§ Exercise
Repeat every record exactly as given.

§ Exercise data
---
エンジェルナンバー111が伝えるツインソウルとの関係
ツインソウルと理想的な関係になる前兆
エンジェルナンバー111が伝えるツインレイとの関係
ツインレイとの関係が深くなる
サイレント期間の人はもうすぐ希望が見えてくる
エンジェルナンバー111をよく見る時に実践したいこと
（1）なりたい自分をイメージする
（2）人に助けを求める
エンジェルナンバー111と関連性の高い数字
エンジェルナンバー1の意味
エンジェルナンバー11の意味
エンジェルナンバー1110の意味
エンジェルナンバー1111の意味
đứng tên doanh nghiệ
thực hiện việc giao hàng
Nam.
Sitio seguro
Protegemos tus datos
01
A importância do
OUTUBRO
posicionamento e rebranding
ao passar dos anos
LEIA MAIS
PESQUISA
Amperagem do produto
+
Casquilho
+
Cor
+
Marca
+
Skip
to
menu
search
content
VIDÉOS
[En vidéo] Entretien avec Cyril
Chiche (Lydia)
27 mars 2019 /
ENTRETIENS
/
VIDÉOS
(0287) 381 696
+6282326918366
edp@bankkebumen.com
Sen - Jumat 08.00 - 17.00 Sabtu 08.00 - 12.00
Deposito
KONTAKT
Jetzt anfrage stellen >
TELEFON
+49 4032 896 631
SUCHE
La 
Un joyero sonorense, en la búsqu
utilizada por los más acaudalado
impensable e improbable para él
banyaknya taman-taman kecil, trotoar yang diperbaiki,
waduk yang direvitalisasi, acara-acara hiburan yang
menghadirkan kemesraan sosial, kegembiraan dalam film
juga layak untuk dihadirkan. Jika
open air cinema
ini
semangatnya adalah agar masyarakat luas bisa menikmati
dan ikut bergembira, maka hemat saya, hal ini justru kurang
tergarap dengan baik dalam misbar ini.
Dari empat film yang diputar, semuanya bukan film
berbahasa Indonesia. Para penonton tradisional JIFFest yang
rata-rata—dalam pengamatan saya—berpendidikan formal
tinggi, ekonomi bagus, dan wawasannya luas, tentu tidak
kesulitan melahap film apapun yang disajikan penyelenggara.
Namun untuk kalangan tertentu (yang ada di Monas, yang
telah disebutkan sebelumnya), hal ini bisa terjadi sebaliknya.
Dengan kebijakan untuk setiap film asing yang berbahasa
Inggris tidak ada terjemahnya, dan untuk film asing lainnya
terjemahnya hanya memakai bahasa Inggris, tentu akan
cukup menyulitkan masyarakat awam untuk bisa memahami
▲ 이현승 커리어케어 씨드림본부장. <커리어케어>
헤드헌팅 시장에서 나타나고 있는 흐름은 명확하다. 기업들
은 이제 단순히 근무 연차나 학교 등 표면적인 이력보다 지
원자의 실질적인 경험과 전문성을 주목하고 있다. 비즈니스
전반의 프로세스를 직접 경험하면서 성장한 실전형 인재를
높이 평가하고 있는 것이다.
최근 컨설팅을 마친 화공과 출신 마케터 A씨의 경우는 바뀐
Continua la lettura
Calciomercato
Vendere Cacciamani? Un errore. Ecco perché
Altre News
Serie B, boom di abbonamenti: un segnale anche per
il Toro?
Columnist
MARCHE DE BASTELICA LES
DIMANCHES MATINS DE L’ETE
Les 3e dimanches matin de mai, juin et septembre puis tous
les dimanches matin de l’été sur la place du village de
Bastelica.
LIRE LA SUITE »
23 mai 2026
---
§ Solution to this task
エンジェルナンバー111が伝えるツインソウルとの関係
ツインソウルと理想的な関係になる前兆
エンジェルナンバー111が伝えるツインレイとの関係
ツインレイとの関係が深くなる
サイレント期間の人はもうすぐ希望が見えてくる
エンジェルナンバー111をよく見る時に実践したいこと
（1）なりたい自分をイメージする
（2）人に助けを求める
エンジェルナンバー111と関連性の高い数字
エンジェルナンバー1の意味
エンジェルナンバー11の意味
エンジェルナンバー1110の意味
エンジェルナンバー1111の意味
đứng tên doanh nghiệ
thực hiện việc giao hàng
Nam.
Sitio seguro
Protegemos tus datos
01
A importância do
OUTUBRO
posicionamento e rebranding
ao passar dos anos
LEIA MAIS
PESQUISA
Amperagem do produto
+
Casquilho
+
Cor
+
Marca
+
Skip
to
menu
search
content
VIDÉOS
[En vidéo] Entretien avec Cyril
Chiche (Lydia)
27 mars 2019 /
ENTRETIENS
/
VIDÉOS
(0287) 381 696
+6282326918366
edp@bankkebumen.com
Sen - Jumat 08.00 - 17.00 Sabtu 08.00 - 12.00
Deposito
KONTAKT
Jetzt anfrage stellen >
TELEFON
+49 4032 896 631
SUCHE
La 
Un joyero sonorense, en la búsqu
utilizada por los más acaudalado
impensable e improbable para él
banyaknya taman-taman kecil, trotoar yang diperbaiki,
waduk yang direvitalisasi, acara-acara hiburan yang
menghadirkan kemesraan sosial, kegembiraan dalam film
juga layak untuk dihadirkan. Jika
open air cinema
ini
semangatnya adalah agar masyarakat luas bisa menikmati
dan ikut bergembira, maka hemat saya, hal ini justru kurang
tergarap dengan baik dalam misbar ini.
Dari empat film yang diputar, semuanya bukan film
berbahasa Indonesia. Para penonton tradisional JIFFest yang
rata-rata—dalam pengamatan saya—berpendidikan formal
tinggi, ekonomi bagus, dan wawasannya luas, tentu tidak
kesulitan melahap film apapun yang disajikan penyelenggara.
Namun untuk kalangan tertentu (yang ada di Monas, yang
telah disebutkan sebelumnya), hal ini bisa terjadi sebaliknya.
Dengan kebijakan untuk setiap film asing yang berbahasa
Inggris tidak ada terjemahnya, dan untuk film asing lainnya
terjemahnya hanya memakai bahasa Inggris, tentu akan
cukup menyulitkan masyarakat awam untuk bisa memahami
▲ 이현승 커리어케어 씨드림본부장. <커리어케어>
헤드헌팅 시장에서 나타나고 있는 흐름은 명확하다. 기업들
은 이제 단순히 근무 연차나 학교 등 표면적인 이력보다 지
원자의 실질적인 경험과 전문성을 주목하고 있다. 비즈니스
전반의 프로세스를 직접 경험하면서 성장한 실전형 인재를
높이 평가하고 있는 것이다.
최근 컨설팅을 마친 화공과 출신 마케터 A씨의 경우는 바뀐
Continua la lettura
Calciomercato
Vendere Cacciamani? Un errore. Ecco perché
Altre News
Serie B, boom di abbonamenti: un segnale anche per
il Toro?
Columnist
MARCHE DE BASTELICA LES
DIMANCHES MATINS DE L’ETE
Les 3e dimanches matin de mai, juin et septembre puis tous
les dimanches matin de l’été sur la place du village de
Bastelica.
LIRE LA SUITE »
23 mai 2026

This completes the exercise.